Une vision du monde spirituelle est une vision augmentée – une vision plus large ou œcuménique – centrée sur le Christ et équilibrée par lui, qui est au centre de l’univers. Voilà où se trouve la source de la réconciliation et l’assurance de la transformation. En percevant le monde à travers ce prisme de transfiguration et de transformation cosmiques, nous sommes capables de nous engager – en tant qu’individus et société – dans la restauration de l’image brisée de la création, un processus qui implique d’abord de reconnaître notre responsabilité dans le péché commis: l’ignorance de la présence divine en toute chose et en tout être humain. L’univers entier – toute la création – constitue une liturgie cosmique. Lorsque nous sommes initié-e-s au mystère de la Résurrection et transformé-e-s par la lumière de la Transfiguration, nous sommes capables de discerner et de repérer le but dans lequel Dieu a créé tout et tout le monde.

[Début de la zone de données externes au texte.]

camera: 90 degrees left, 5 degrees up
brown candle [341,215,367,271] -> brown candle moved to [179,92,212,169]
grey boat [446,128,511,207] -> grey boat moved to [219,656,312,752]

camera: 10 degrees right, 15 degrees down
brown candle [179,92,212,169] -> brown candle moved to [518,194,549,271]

La repentance et la résurrection cosmiques sont une nécessité. Un renversement de nos perspectives et de nos pratiques, voilà ce qui est nécessaire, rien de moins. Dans la référence apostolique ci-dessus, «le sang de sa croix» révèle une voie pour sortir de nos impasses en proposant l’autocritique et le sacrifice de soi comme solutions à l’égocentrisme. «Le sang de sa croix» offre un moyen d’assumer la responsabilité de nos actes et de notre monde. Nous devons tous et toutes adopter un esprit d’humilité et comprendre que le monde est plus grand que nous-mêmes. Nous ne devons jamais réduire notre vie religieuse à nous-mêmes et à nos propres intérêts. Nous ne devons jamais oublier notre vocation: transformer toute la création de Dieu.

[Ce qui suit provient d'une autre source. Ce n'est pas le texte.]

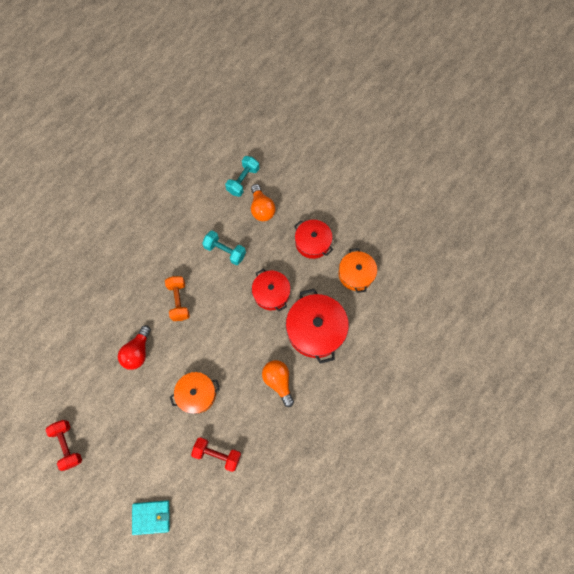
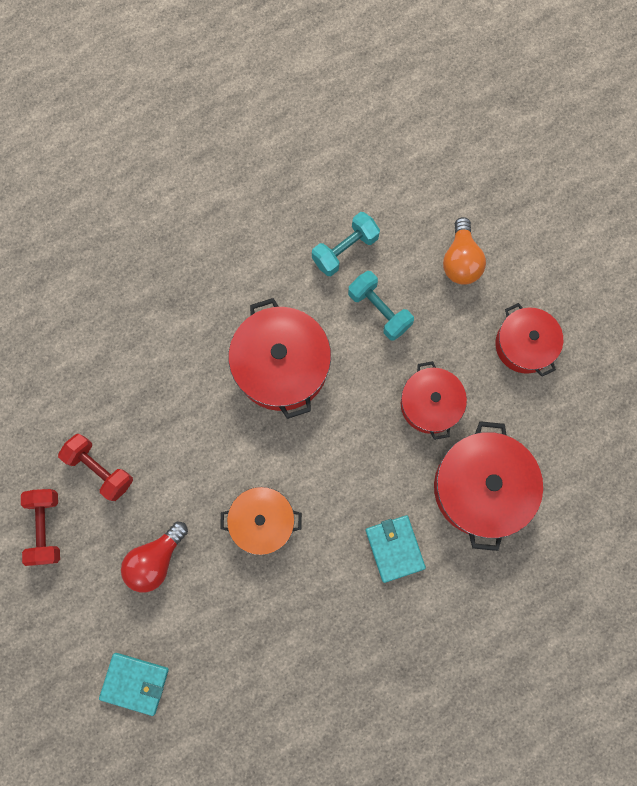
camera: 20 degrees right, 5 degrees up
red light bulb [118,325,151,370] -> red light bulb moved to [121,522,188,592]
orange dumbbell [165,276,190,321] -> red pot [229,298,331,419]
red dumbbell [191,438,241,472] -> red dumbbell moved to [58,434,133,501]
turquoise dumbbell [225,156,259,197] -> turquoise dumbbell moved to [312,212,380,276]
orange light bulb [262,360,294,407] -> turquoise wallet [366,515,426,583]
orange pot [338,248,377,293] -> none

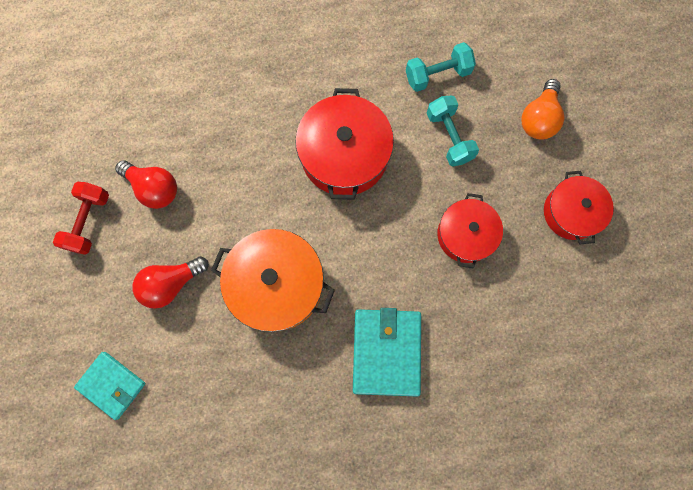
camera: 20 degrees right, 0 degrees up
red dumbbell [58,434,133,501] -> red light bulb [115,160,177,209]
orange pot [220,487,302,555] -> orange pot [211,229,335,332], size x1.56
turquoise wallet [366,515,426,583] -> turquoise wallet [353,308,421,397], size x1.52
red pot [434,421,543,551] -> none

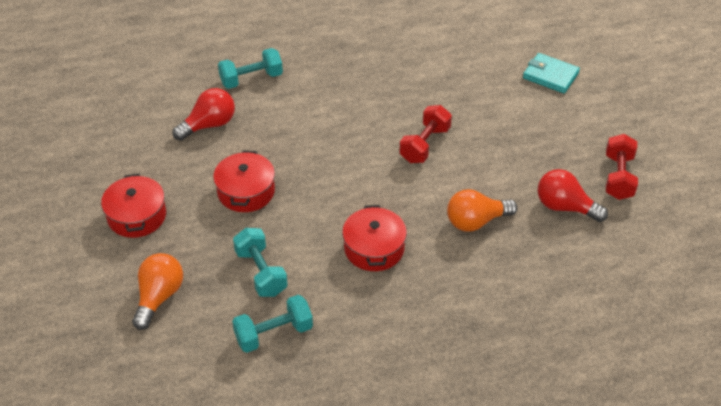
camera: 175 degrees right, 30 degrees down
red light bulb [132,256,209,309] -> red light bulb moved to [173,88,235,141]
orange pot [211,229,335,332] -> red dumbbell [399,105,452,163]
red pot [295,88,394,200] -> red pot [342,205,407,271], size x0.64
turquoise wallet [353,308,421,397] -> none
none -> turquoise dumbbell [218,48,283,89]
none -> orange light bulb [447,189,517,232]

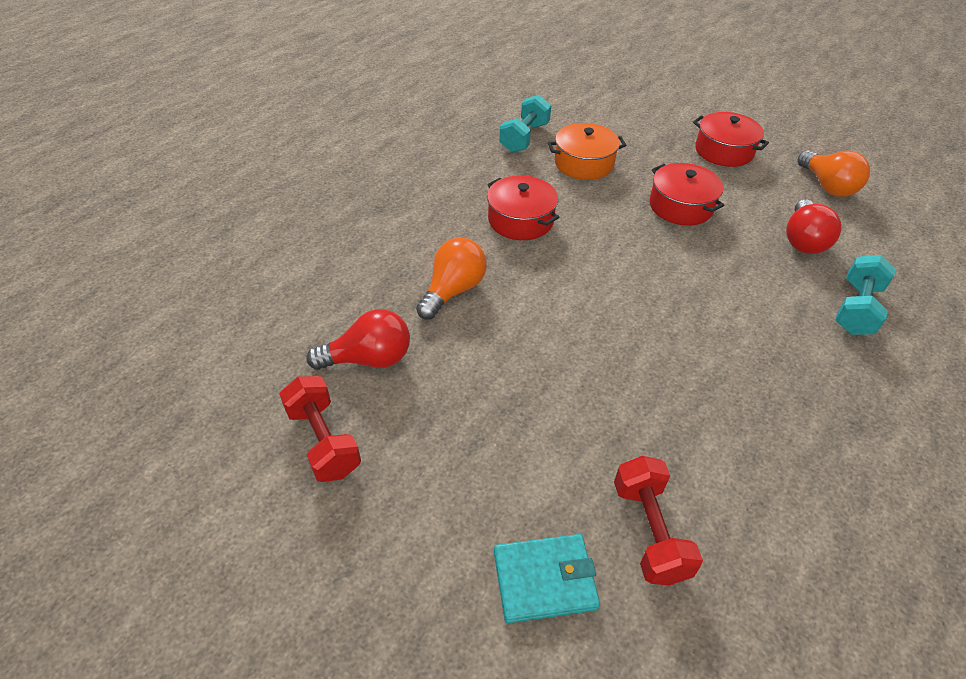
camera: 140 degrees right, 0 degrees up
orange light bulb [132,253,183,330] -> orange light bulb moved to [797,150,870,197]
turquoise dumbbell [233,228,288,297] -> orange pot [548,123,626,180]
red dumbbell [399,105,452,163] -> red dumbbell moved to [614,456,703,586]

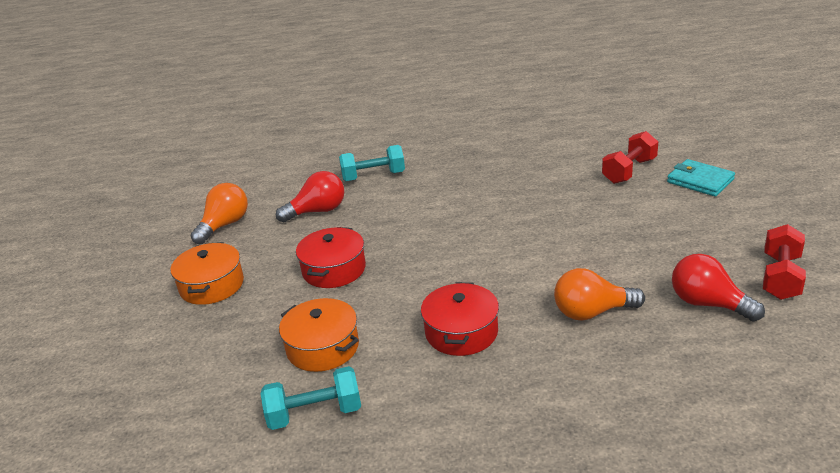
camera: 125 degrees left, 15 degrees down
red pot [693,112,769,167] -> orange pot [171,242,244,305]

La menace la plus importante pour notre planète n’est pas le coronavirus mais le changement climatique. On s’en préoccupe peu, mais le nombre croissant de victimes du réchauffement des températures à l’échelle mondiale dépassera le nombre actuel de décès dus à toutes les maladies infectieuses réunies si les changements climatiques ne sont pas endigués. À la suite de la pandémie, même le Forum économique mondial a appelé à «une grande réinitialisation» du capitalisme, soutenant que le monde ne pourra être durable que si l’on modifie drastiquement nos modes de vie. C’est ce que nous avons décrit comme la nécessité de faire acte de repentance (ou métanoïa) pour nos habitudes inconsidérées et nos pratiques destructrices envers nos semblables et envers les ressources naturelles.

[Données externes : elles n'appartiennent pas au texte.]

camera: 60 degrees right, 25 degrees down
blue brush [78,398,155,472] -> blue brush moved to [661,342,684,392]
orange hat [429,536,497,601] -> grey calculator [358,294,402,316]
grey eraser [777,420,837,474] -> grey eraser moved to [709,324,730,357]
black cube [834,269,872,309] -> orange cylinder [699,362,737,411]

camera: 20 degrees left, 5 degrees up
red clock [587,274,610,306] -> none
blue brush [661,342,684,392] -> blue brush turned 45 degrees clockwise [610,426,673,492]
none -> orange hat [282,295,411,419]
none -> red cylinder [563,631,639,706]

Cher-e-s frères et sœurs, 

Si nous devons modifier nos priorités et nos modes de vie, nous devons le faire ensemble – en tant qu’Églises et communautés, en tant que sociétés et nations. Nous devons porter «les fardeaux les uns des autres; accomplissant ainsi la loi du Christ» (cf. Ga 6,2). Ici, pensons à la guerre en cours et aux souffrances injustes de nos frères et sœurs en Ukraine. Ensuite, nous devons avant tout nous engager dans la repentance et la conversion de nos cœurs et de nos vies. Aujourd’hui est le bon moment, le «temps de la faveur» et le «jour du salut» (Es 49,8). «Pour le Seigneur, il est temps d’agir» (Ps 119,126).

Telle est notre prière fervente pour vous toutes et tous qui assistez à la 11e Assemblée du Conseil œcuménique des Églises en ce jour consacré à la prière pour la sainte création de Dieu et pour sa protection.